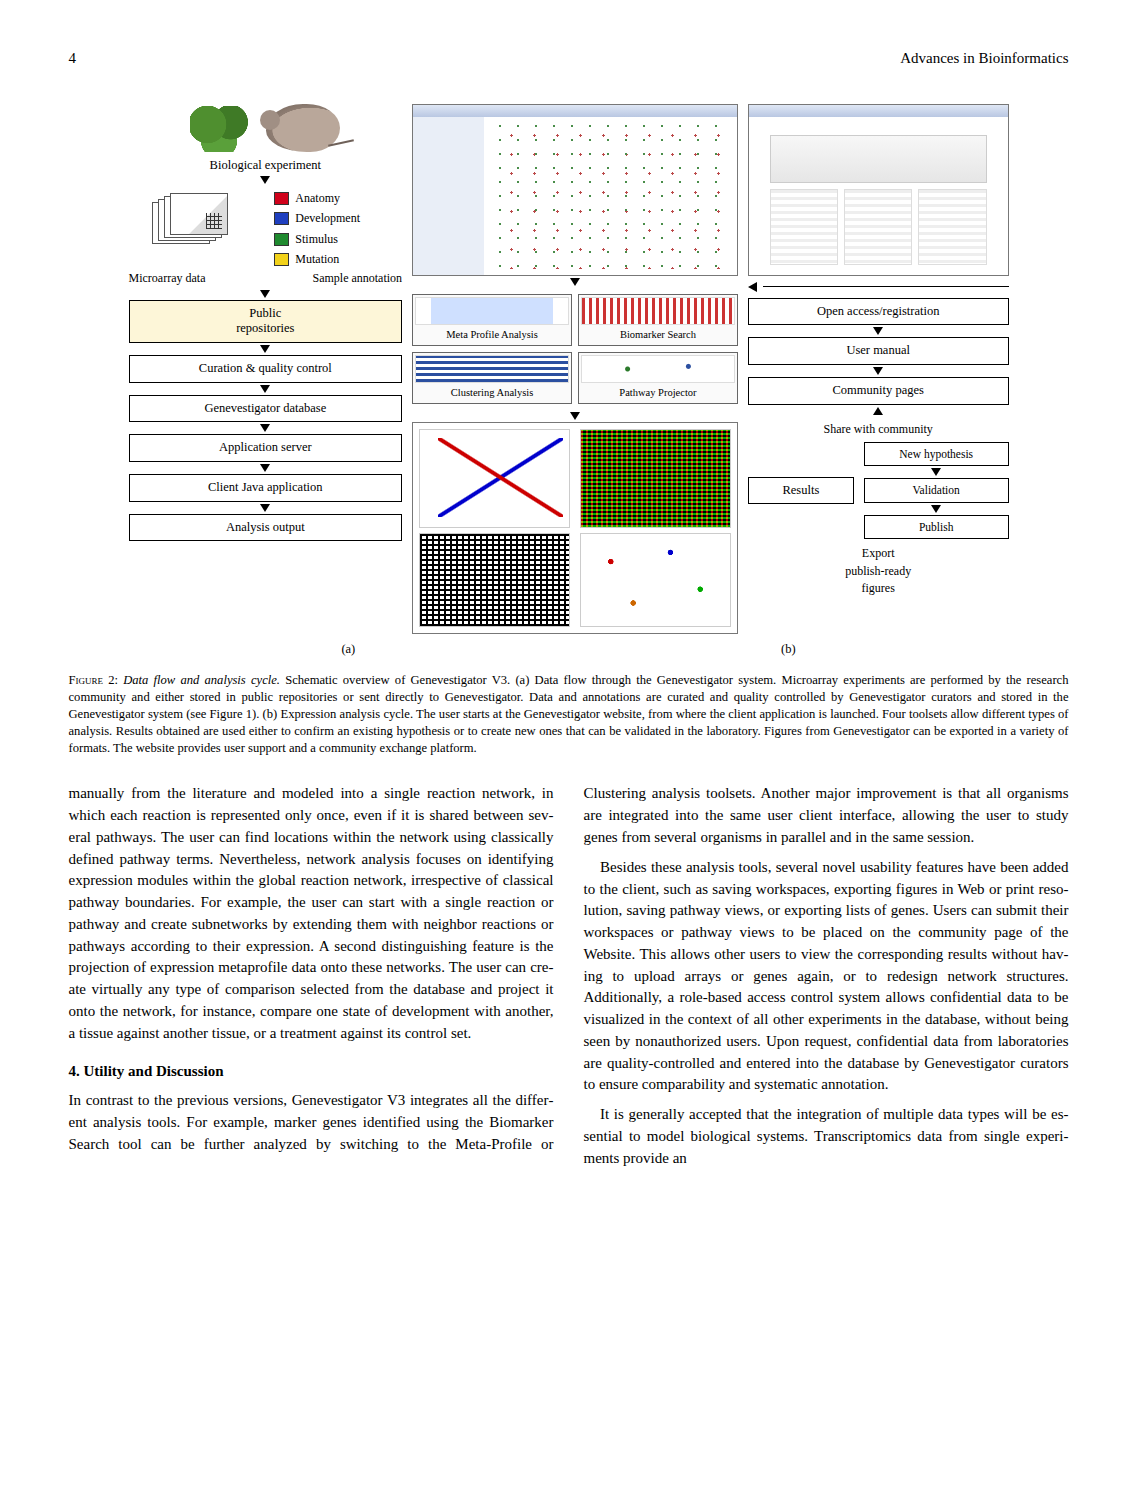4 Advances in Bioinformatics
Biological experiment
Anatomy Development Stimulus Mutation
Microarray data Sample annotation
Public
repositories
Curation & quality control
Genevestigator database
Application server
Client Java application
Analysis output
Meta Profile Analysis
Biomarker Search
Clustering Analysis
Pathway Projector
Open access/registration
User manual
Community pages
Share with community
Results
New hypothesis
Validation
Publish
Export
publish-ready
figures
(a) (b)
Figure 2: Data flow and analysis cycle. Schematic overview of Genevestigator V3. (a) Data flow through the Genevestigator system. Microarray experiments are performed by the research community and either stored in public repositories or sent directly to Genevestigator. Data and annotations are curated and quality controlled by Genevestigator curators and stored in the Genevestigator system (see Figure 1). (b) Expression analysis cycle. The user starts at the Genevestigator website, from where the client application is launched. Four toolsets allow different types of analysis. Results obtained are used either to confirm an existing hypothesis or to create new ones that can be validated in the laboratory. Figures from Genevestigator can be exported in a variety of formats. The website provides user support and a community exchange platform.
manually from the literature and modeled into a single reaction network, in which each reaction is represented only once, even if it is shared between several pathways. The user can find locations within the network using classically defined pathway terms. Nevertheless, network analysis focuses on identifying expression modules within the global reaction network, irrespective of classical pathway boundaries. For example, the user can start with a single reaction or pathway and create subnetworks by extending them with neighbor reactions or pathways according to their expression. A second distinguishing feature is the projection of expression metaprofile data onto these networks. The user can create virtually any type of comparison selected from the database and project it onto the network, for instance, compare one state of development with another, a tissue against another tissue, or a treatment against its control set.
4. Utility and Discussion
In contrast to the previous versions, Genevestigator V3 integrates all the different analysis tools. For example, marker genes identified using the Biomarker Search tool can be further analyzed by switching to the Meta-Profile or Clustering analysis toolsets. Another major improvement is that all organisms are integrated into the same user client interface, allowing the user to study genes from several organisms in parallel and in the same session.
Besides these analysis tools, several novel usability features have been added to the client, such as saving workspaces, exporting figures in Web or print resolution, saving pathway views, or exporting lists of genes. Users can submit their workspaces or pathway views to be placed on the community page of the Website. This allows other users to view the corresponding results without having to upload arrays or genes again, or to redesign network structures. Additionally, a role-based access control system allows confidential data to be visualized in the context of all other experiments in the database, without being seen by nonauthorized users. Upon request, confidential data from laboratories are quality-controlled and entered into the database by Genevestigator curators to ensure comparability and systematic annotation.
It is generally accepted that the integration of multiple data types will be essential to model biological systems. Transcriptomics data from single experiments provide an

- _Work request_:
Report each line in the data above that holds the word "repositories" by copying it.

- _Exercise answer_:
repositories
Figure 2: Data flow and analysis cycle. Schematic overview of Genevestigator V3. (a) Data flow through the Genevestigator system. Microarray experiments are performed by the research community and either stored in public repositories or sent directly to Genevestigator. Data and annotations are curated and quality controlled by Genevestigator curators and stored in the Genevestigator system (see Figure 1). (b) Expression analysis cycle. The user starts at the Genevestigator website, from where the client application is launched. Four toolsets allow different types of analysis. Results obtained are used either to confirm an existing hypothesis or to create new ones that can be validated in the laboratory. Figures from Genevestigator can be exported in a variety of formats. The website provides user support and a community exchange platform.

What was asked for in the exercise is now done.